_Text block:_

▼

Here I'll describe that type as Comparable[T any].

Comparable[T] as a built-in type

Comparable[T] is a type with the same representation as T that holds the subset of values of type T for which the == operation is guaranteed not to panic.

  1. A variable of type T is convertible to Comparable[T]. If the value held by the variable is not comparable, the conversion panics. (This essentially front-loads the panic that could later result from the == operation.)
  2. A variable of type Comparable[T] is convertible to T.
  3. The zero-value of Comparable[T] is the zero-value of T (which is itself always comparable).
  4. If T is an interface type, Comparable[T] implements T. However, T only implements Comparable[T] if T is or embeds a Comparable interface type, or if the underlying types of all types in type-set of T are comparable.
  5. The method set of Comparable[T] is the method set of T.

▲

_Questions to answer:_
(A) According to the Comparable[T] text, what is the zero-value of Comparable[T]?
(B) Carry the Comparable[T] text forward from its last sentence.
The material that comes after this text is not needed for anything here.

_Source data:_
▼

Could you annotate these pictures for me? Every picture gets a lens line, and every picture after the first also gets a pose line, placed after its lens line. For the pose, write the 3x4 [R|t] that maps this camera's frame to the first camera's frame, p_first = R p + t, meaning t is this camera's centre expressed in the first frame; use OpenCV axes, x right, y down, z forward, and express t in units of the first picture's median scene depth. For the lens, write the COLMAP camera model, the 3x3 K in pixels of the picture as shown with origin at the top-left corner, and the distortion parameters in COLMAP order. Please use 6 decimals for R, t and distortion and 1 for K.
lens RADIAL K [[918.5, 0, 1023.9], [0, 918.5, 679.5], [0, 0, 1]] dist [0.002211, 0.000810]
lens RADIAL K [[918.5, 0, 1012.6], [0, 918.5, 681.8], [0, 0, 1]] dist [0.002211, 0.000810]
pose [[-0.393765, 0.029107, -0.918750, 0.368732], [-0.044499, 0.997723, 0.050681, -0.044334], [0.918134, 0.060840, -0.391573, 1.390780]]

▲
▼

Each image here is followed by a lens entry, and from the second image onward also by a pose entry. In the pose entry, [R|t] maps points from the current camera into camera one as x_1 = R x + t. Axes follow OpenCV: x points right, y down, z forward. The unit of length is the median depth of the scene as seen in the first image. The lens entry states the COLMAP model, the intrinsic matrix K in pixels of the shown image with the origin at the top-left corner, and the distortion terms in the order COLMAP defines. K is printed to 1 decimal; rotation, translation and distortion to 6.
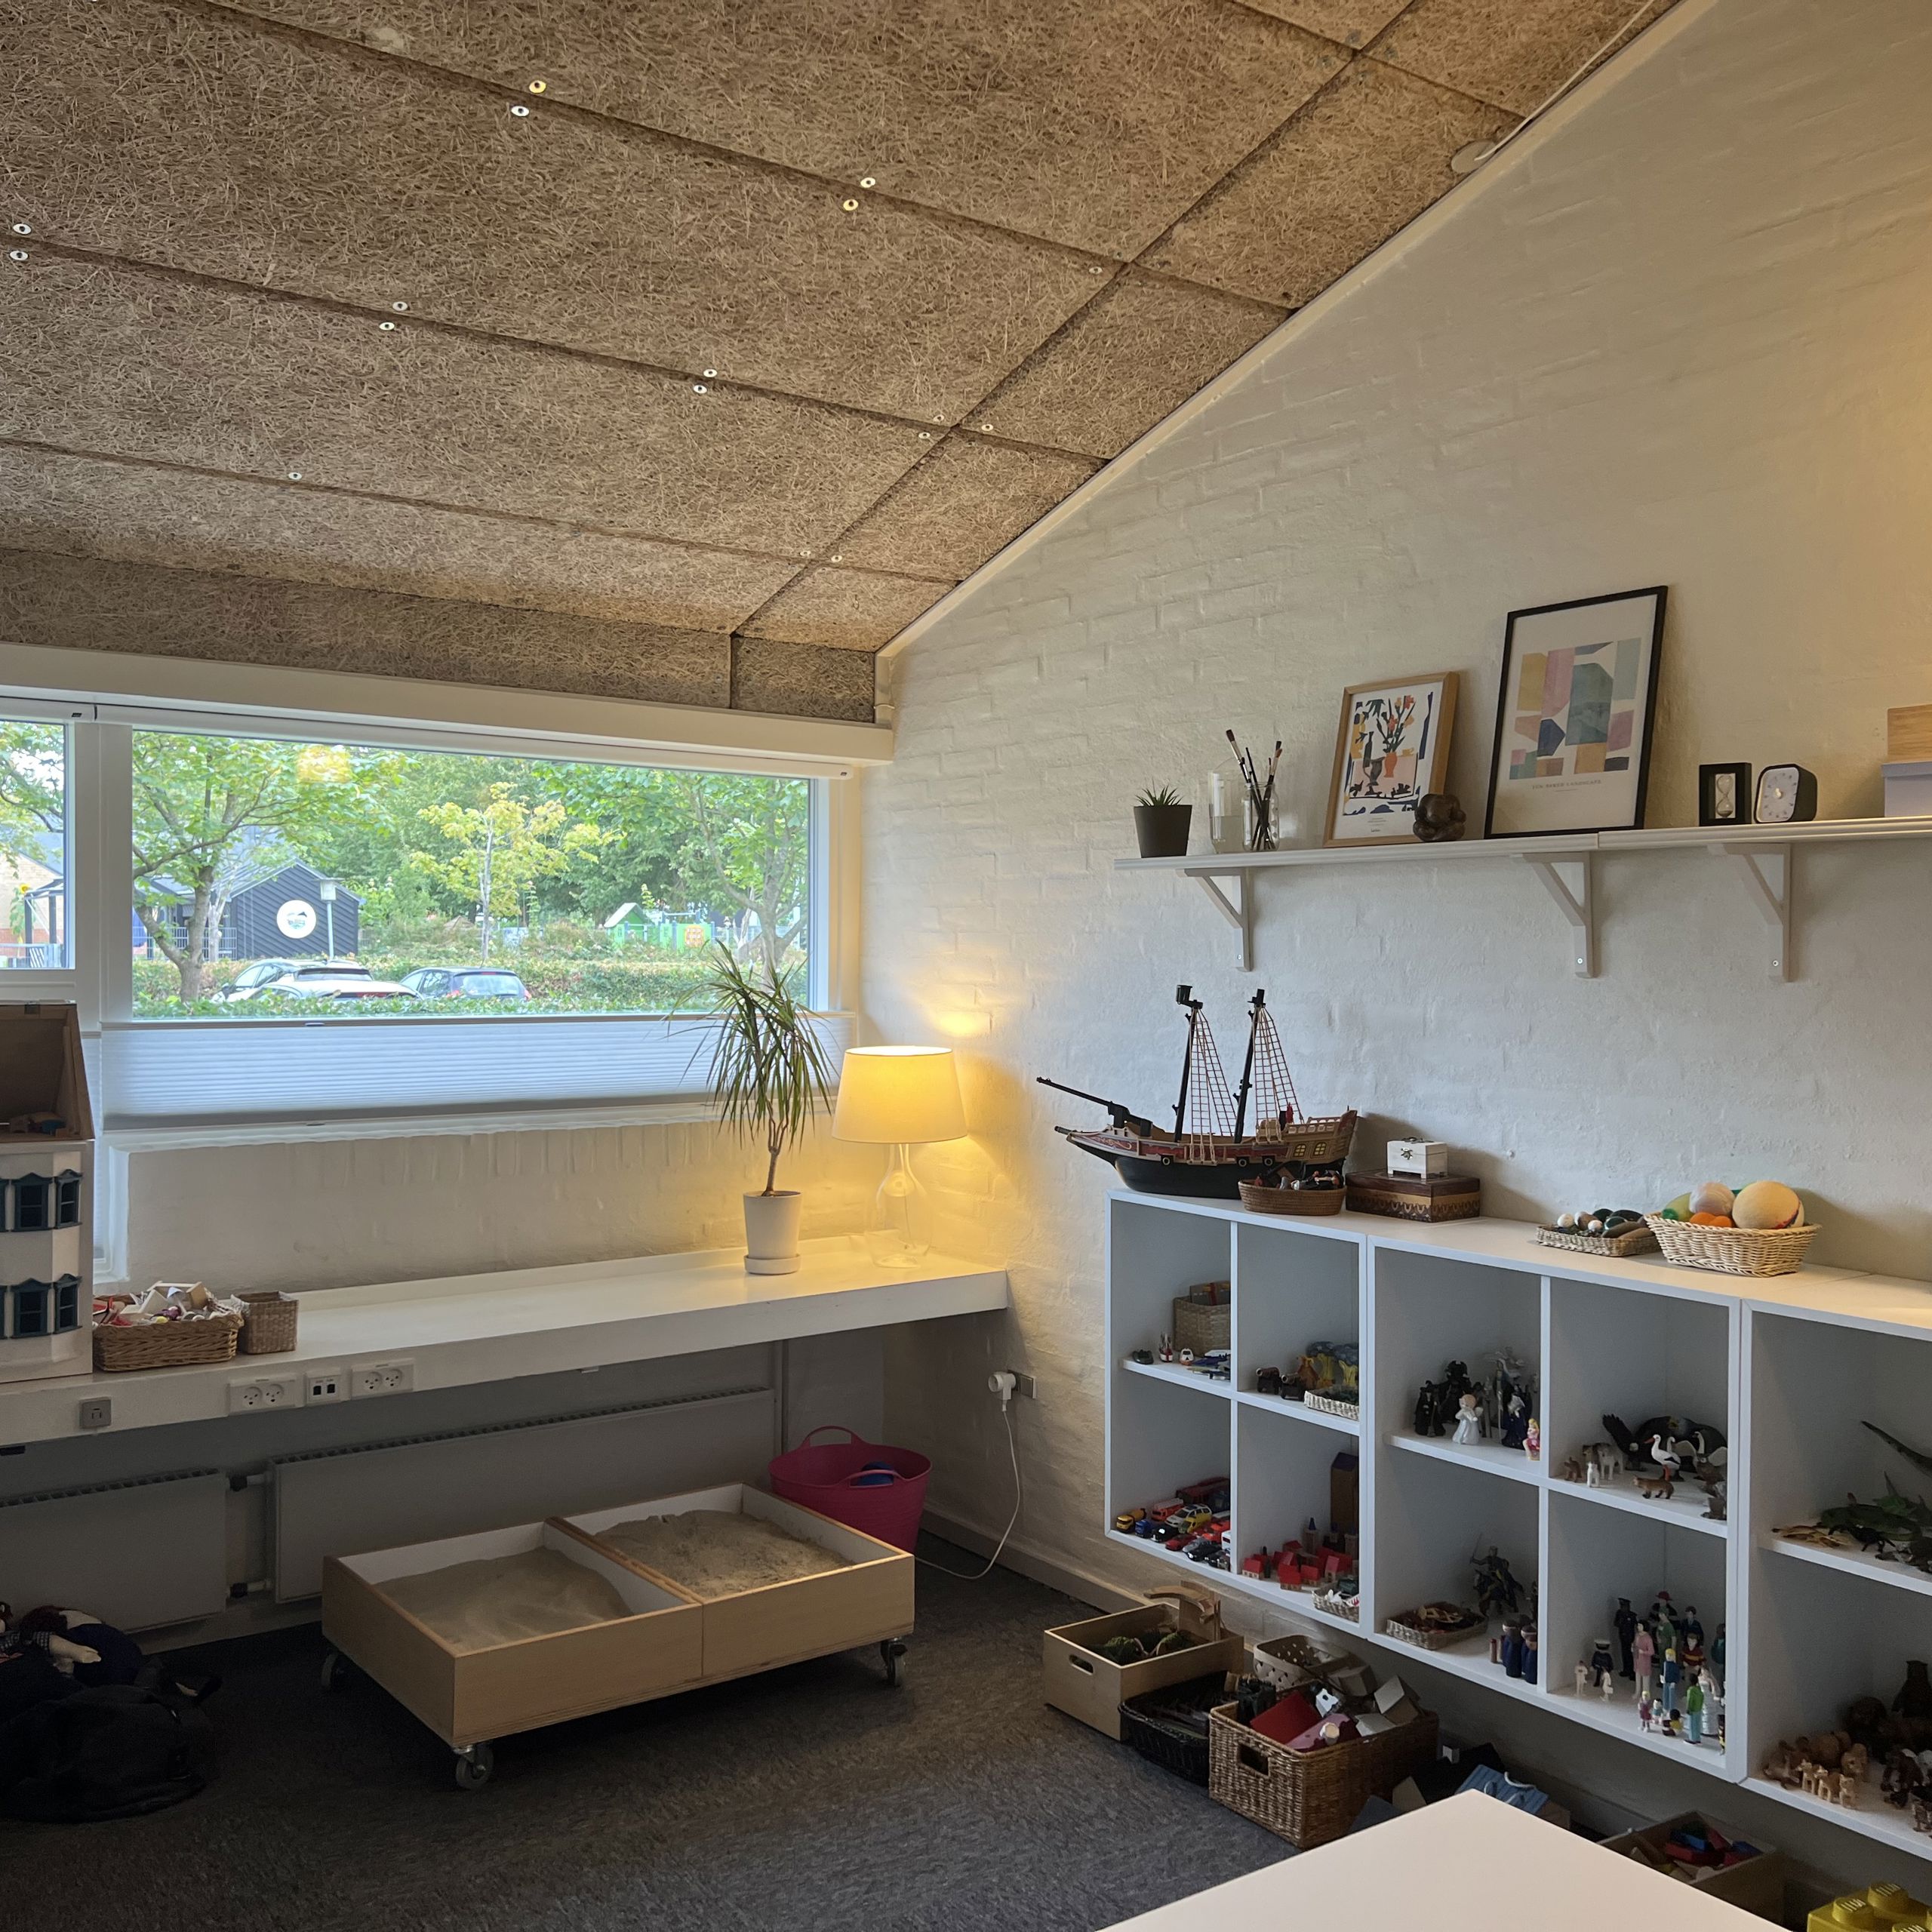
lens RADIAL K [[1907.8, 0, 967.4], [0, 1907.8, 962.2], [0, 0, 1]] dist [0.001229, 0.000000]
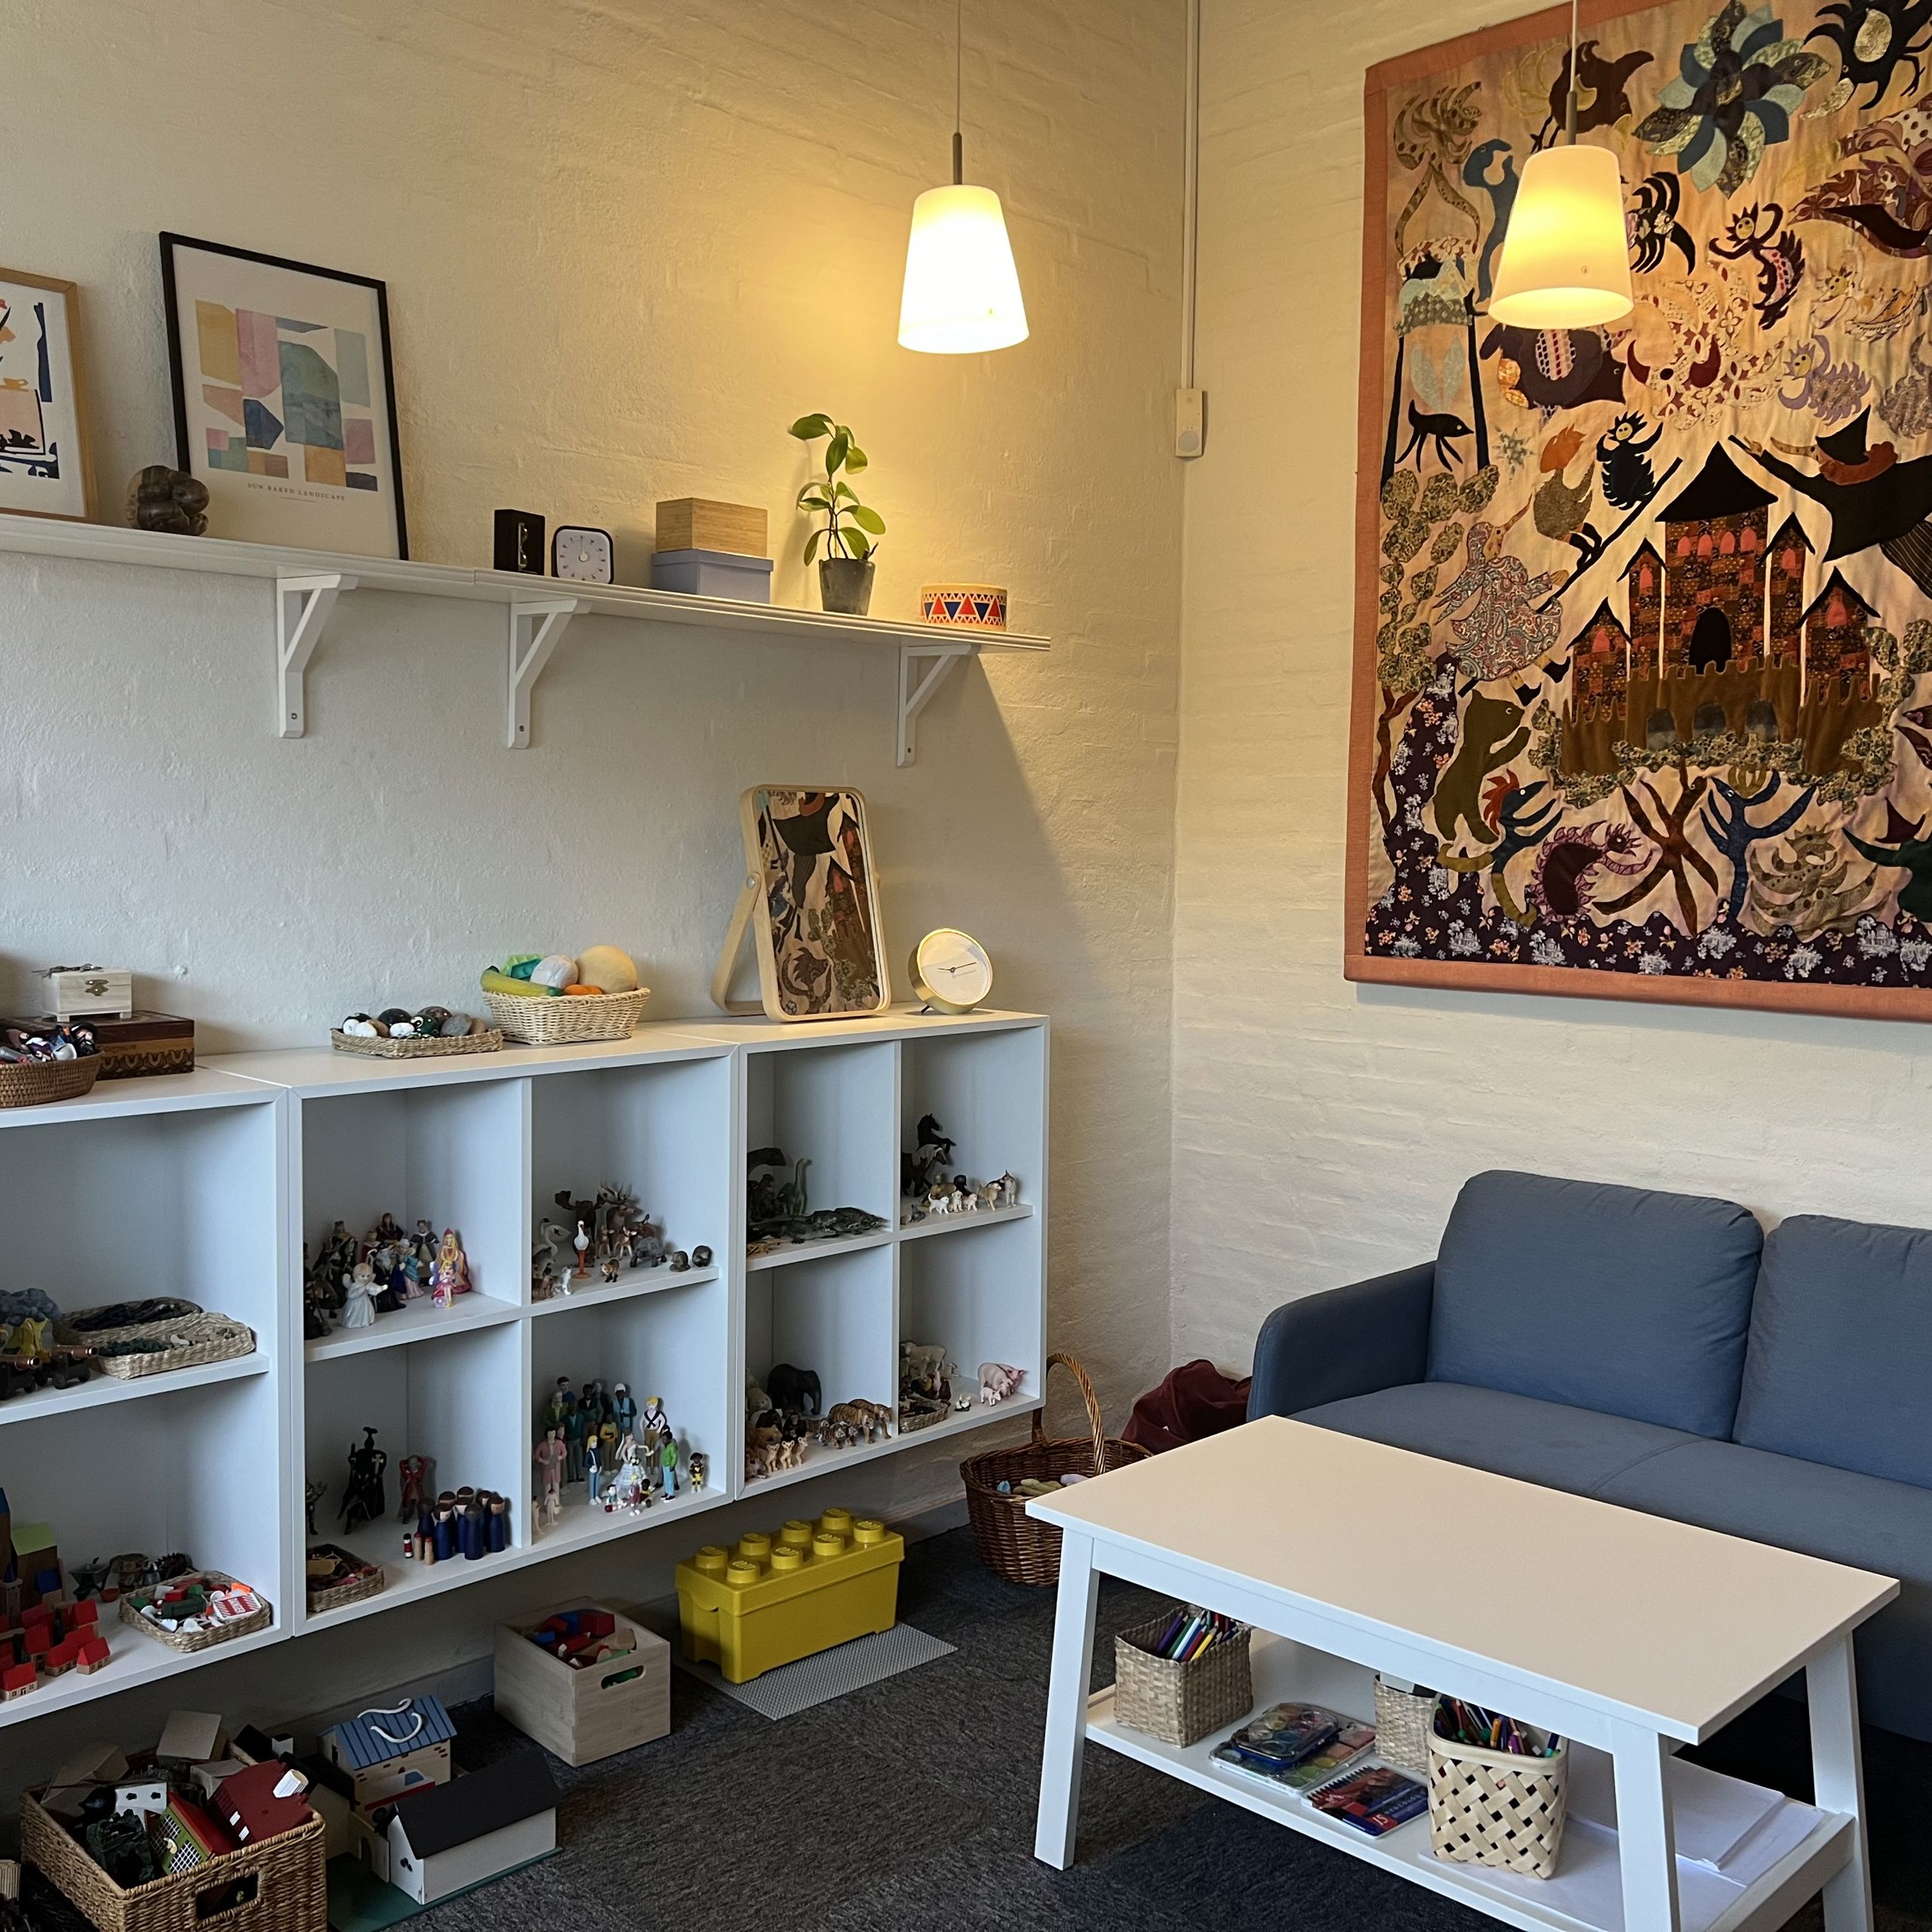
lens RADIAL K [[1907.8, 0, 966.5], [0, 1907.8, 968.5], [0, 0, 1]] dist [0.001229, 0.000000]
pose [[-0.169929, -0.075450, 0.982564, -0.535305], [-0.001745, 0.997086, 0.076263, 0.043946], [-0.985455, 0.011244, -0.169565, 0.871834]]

▲

_Answers for the exercise:_
(A) It is the zero-value of T, which is itself always comparable.

(B)
  6. (optional) If T not an interface type and is itself comparable, T is assignable to Comparable[T]. (That is: because the conversion to Comparable[T] cannot fail, it may be implicit.)
  7. (optional) Because every Comparable[T] is a T, a variable of type Comparable[T] is assignable to T.
  8. (optional) If T is a comparable composite type, then T is assignable to Comparable[T]

I have not yet assessed whether this definition of Comparable[T] is coherent as an interface type. (The zero-value in particular is odd, since it is not nil like the usual zero-value for an interface type.)

This definition of Comparable is more useful for integrating generic types, because it allows, say, struct types with a field of an interface type to be used as a type with a comparable bound. However, I'm not sure whether Comparable[T] replaces or merely augments the non-parameterized comparable bound.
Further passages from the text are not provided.